Un mois après la déclaration d’épidémie de maladie Ebola en République démocratique du Congo, Médecins Sans Frontières (MSF) constate qu’en dépit de l’intensification récente de la réponse, d’importantes lacunes compromettent les efforts visant à la contrôler, que ce soit en matière de diagnostic, de surveillance, de recherche des contacts ou d’engagement communautaire. MSF appelle de toute urgence à une réponse qui soit à la hauteur de la crise en cours.

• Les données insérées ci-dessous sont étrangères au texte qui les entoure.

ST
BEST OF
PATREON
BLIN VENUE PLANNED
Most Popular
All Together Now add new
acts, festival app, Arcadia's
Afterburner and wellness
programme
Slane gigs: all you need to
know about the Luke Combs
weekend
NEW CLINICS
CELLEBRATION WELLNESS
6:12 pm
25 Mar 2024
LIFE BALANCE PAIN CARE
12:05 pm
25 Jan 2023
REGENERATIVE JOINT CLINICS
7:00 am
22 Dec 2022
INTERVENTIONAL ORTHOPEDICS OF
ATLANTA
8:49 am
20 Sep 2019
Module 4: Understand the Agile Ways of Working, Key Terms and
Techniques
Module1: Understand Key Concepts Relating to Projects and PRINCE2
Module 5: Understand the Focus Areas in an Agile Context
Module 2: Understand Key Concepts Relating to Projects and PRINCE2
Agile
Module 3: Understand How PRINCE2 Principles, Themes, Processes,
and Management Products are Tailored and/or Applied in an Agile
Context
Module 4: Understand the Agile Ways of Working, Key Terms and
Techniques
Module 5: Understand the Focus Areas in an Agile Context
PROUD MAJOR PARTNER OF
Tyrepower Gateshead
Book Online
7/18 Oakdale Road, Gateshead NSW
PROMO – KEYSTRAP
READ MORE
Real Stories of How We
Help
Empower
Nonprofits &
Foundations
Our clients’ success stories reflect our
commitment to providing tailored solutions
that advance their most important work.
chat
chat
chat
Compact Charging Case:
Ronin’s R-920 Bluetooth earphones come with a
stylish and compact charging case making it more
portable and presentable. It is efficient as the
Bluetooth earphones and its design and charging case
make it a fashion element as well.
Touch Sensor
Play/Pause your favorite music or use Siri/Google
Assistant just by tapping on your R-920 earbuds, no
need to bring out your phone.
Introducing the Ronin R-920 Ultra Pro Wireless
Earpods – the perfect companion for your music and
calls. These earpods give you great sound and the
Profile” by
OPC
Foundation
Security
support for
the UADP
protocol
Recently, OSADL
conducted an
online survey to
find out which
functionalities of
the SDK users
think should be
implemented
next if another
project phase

Dans un communiqué de presse rendu public hier, lundi 15 juin, MSF précise bien que le nombre de cas confirmés rapportés dans le Nord-Kivu et le Sud-Kivu soit relativement faible, ces provinces font face aux mêmes défis en matière de surveillance et de dépistage. Au Nord-Kivu, un seul laboratoire est disponible pour analyser les échantillons sanguins, avec des délais de plusieurs jours. En l’absence de système automatisé d’acheminement vers les structures de santé, les résultats peuvent parfois prendre près d’une semaine.
« Cette épidémie peut encore être maîtrisée, mais plus nous attendons, plus la marge de manœuvre se réduit », a fait savoir le coordinateur d’urgence de MSF en RDC, Frédéric Lai Manantsoa. « Il est urgent de renforcer le diagnostic, la surveillance, l’accès aux soins et l’engagement communautaire. Nous appelons les autorités et tous les acteurs impliqués dans la réponse à tout mettre en œuvre pour faciliter la circulation des personnels de santé et des fournitures, et permettre une réponse qui soit à la hauteur de cette crise. »
Les autorités sanitaires congolaises ont officiellement rapporté plus de 650 cas confirmés et plus de 130 décès. MSF souligne toutefois que ces chiffres ne reflètent probablement qu’une partie de la réalité.
Des centaines de tests mobiles
« Le dépistage reste l’une des principales faiblesses de la réponse, malgré des améliorations récentes des capacités de laboratoire et l’arrivée de centaines de tests mobiles dans l’est de la RDC, spécifiquement conçus pour le virus Bundibugyo », a indiqué la coordinatrice médicale d’urgence de MSF en RDC, Kate White. « De nombreuses zones, en particulier celles touchées par l’insécurité, ont encore un accès limité à ces tests, et les centres de traitement continuent d’attendre longtemps les résultats des tests. Sans un dépistage plus rapide et largement disponible, il sera difficile de détecter les cas suffisamment tôt pour contenir l’épidémie. »
Les zones affectées par l’épidémie sont marquées par de longues années de conflits actifs, de déplacements répétés de populations, de lacunes dans l’accès aux soins de santé et d’insuffisance de la réponse humanitaire. Ces conditions entravent fortement les efforts actuels face à Ebola et créent un environnement propice à la propagation de la maladie.
En Ituri, où MSF est présente depuis des décennies, les équipes ont pu observer de la peur et de méfiance parmi les habitants face à l’arrivée soudaine des équipes de réponse Ebola.
« Mettre en place des activités et expliquer la maladie ne suffit pas à instaurer la confiance, il faut aussi écouter les préoccupations de la population, et l’inclure pleinement dans la manière de façonner la réponse », a souligné Frédéric Lai Manantsoa.
Pour de nombreux habitants des zones affectées, cette épidémie s’ajoute en réalité à bien d’autres urgences sanitaires, insuffisamment prises en charge depuis des années. Dans ce cadre, maintenir l’accès aux soins de santé courants est tout aussi essentiel que le contrôle de l’épidémie pour sauver des vies.